Check your understanding |
1 - In the mailing-list thread on the stateful video decoder interface, which event does the text say userspace waits for before configuring the CAPTURE queue?
2 - Resume the mailing-list thread on the stateful video decoder interface, picking up immediately after its final sentence.

Given passage |
○ ○ ○ ○ ○ ○ ○

Re: Stateful Video Decoder interface vs M2M framework

Nicolas Dufresne <nicolas@xxxxxxxxxxxx> · Tue, 02 Feb 2021 11:48:17 -0500

Le lundi 01 février 2021 à 17:09 +0000, Dave Stevenson a écrit :
> Hi Alex
> 
> Thanks for the response.
> 
> On Mon, 1 Feb 2021 at 13:58, Alexandre Courbot <acourbot@xxxxxxxxxxxx> wrote:
> > 
> > Hi,
> > 
> > On Mon, Feb 1, 2021 at 9:49 PM Dave Stevenson
> > <dave.stevenson@xxxxxxxxxxxxxxx> wrote:
> > > 
> > > Hi All.
> > > 
> > > I'm currently doing battle with the stateful video decoder API for
> > > video decode on the Raspberry Pi.
> > > 
> > > Reading the descriptive docs[1] there is no obligation to
> > > STREAMON(CAPTURE) before feeding in OUTPUT buffers and waiting for
> > > V4L2_EVENT_SOURCE_CHANGE to configure the CAPTURE queue. Great! It
> > > makes my colleague who is working on the userspace side happy as it
> > > saves a config step of allocating buffers that are never needed.

○ ○ ○ ○ ○ ○ ○

Stored data |
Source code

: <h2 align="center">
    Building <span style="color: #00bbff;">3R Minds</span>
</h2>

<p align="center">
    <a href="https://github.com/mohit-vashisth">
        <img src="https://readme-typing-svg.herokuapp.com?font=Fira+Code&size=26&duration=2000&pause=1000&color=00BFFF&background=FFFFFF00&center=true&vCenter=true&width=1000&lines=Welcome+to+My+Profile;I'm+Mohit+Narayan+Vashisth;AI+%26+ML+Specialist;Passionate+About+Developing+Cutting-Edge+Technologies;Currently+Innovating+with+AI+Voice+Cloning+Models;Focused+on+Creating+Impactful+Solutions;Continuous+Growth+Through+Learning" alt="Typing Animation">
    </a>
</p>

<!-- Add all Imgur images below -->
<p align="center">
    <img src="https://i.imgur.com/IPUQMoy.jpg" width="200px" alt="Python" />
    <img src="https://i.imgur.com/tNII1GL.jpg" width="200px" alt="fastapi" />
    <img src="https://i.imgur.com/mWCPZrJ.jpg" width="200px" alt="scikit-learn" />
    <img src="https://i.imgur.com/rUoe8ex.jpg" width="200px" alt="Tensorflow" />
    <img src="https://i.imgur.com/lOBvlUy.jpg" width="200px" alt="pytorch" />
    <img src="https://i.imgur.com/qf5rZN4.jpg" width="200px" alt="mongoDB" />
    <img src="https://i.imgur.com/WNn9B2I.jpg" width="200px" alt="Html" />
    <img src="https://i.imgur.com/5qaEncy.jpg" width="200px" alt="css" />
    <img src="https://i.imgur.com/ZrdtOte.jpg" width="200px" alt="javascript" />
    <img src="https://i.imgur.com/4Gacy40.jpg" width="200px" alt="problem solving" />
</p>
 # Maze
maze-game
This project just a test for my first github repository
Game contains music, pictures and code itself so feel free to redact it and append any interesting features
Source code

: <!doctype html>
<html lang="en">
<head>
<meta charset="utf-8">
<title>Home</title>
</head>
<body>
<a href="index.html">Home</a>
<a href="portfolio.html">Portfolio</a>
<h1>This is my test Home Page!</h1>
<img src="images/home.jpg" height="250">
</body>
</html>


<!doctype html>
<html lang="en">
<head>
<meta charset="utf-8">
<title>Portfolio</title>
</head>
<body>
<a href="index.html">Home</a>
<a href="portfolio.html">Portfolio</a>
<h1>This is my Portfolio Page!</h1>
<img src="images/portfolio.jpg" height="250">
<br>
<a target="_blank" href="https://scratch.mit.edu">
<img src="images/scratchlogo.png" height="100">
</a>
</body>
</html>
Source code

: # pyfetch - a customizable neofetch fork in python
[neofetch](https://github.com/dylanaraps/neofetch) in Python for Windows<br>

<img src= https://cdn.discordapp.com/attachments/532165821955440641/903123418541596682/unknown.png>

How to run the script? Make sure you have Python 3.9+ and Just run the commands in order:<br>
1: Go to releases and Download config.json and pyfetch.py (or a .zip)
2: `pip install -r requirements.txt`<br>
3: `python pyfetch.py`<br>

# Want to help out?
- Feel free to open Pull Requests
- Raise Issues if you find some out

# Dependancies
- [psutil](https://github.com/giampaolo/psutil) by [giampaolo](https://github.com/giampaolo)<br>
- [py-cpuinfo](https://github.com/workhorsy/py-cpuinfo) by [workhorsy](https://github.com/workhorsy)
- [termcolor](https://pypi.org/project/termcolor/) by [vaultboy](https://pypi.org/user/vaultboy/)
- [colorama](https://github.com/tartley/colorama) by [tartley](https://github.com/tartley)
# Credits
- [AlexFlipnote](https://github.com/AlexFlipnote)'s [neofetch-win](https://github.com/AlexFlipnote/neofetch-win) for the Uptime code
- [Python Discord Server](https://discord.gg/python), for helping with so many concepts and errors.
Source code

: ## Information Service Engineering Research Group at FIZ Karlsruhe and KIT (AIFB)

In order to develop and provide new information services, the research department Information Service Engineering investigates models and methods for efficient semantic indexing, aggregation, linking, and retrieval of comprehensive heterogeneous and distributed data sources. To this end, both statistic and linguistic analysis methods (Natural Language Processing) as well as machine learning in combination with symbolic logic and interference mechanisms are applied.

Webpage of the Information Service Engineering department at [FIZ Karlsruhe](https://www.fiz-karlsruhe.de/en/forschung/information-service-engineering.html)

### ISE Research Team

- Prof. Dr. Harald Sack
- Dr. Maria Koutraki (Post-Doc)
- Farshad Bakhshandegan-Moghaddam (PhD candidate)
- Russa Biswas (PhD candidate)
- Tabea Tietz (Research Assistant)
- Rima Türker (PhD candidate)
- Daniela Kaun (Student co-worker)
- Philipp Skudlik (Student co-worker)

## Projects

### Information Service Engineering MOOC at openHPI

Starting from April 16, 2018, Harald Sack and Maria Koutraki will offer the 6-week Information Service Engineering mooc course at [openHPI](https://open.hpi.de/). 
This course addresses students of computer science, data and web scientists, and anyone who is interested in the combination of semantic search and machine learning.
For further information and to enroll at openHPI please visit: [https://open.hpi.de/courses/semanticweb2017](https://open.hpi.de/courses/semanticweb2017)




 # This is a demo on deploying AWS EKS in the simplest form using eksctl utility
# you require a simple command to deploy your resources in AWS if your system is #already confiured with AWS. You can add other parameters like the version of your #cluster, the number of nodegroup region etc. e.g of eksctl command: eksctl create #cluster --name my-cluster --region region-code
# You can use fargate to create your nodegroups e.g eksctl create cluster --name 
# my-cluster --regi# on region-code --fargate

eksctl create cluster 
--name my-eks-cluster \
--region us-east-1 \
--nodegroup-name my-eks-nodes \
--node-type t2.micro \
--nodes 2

○ ○ ○ ○ ○ ○ ○

Answers to each task |
1 - V4L2_EVENT_SOURCE_CHANGE

2 -
> > > 
> > > I have been using the v4l2_mem2mem framework, same as some other
> > > decoders. We use v4l2_m2m in the buffered mode as it's actually
> > > remoted over to the VPU via the MMAL API, and so the src and dest are
> > > asynchronous from V4L2's perspective.
> > > 
> > > Said colleague then complained that he couldn't follow the flow
> > > described in the docs linked above as it never produced the
> > > V4L2_EVENT_SOURCE_CHANGE event.
> > > 
> > > Digging into it, it's the v4l2_mem2mem framework stopping me.
> > > __v4l2_m2m_try_queue[2] has
> > >     if (!m2m_ctx->out_q_ctx.q.streaming
> > >         || !m2m_ctx->cap_q_ctx.q.streaming) {
> > >         dprintk("Streaming needs to be on for both queues\n");
> > >         return;
> > >     }
> > > So I'm never going to get any of the OUTPUT buffers even queued to my
> > > driver until STREAMON(CAPTURE). That contradicts the documentation :-(
> > > 
> > > Now I can see that on a non-buffered M2M device you have to have both
> > > OUTPUT and CAPTURE enabled because it wants to produce a CAPTURE
> > > buffer for every OUTPUT buffer on a 1:1 basis. On a buffered codec
> > > tweaking that one clause to
> > >     if (!m2m_ctx->out_q_ctx.buffered &&
> > >         (!m2m_ctx->out_q_ctx.q.streaming ||
> > >          !m2m_ctx->cap_q_ctx.q.streaming)) {
> > > solves the problem, but is that a generic solution? I don't have any
> > > other platforms to test against.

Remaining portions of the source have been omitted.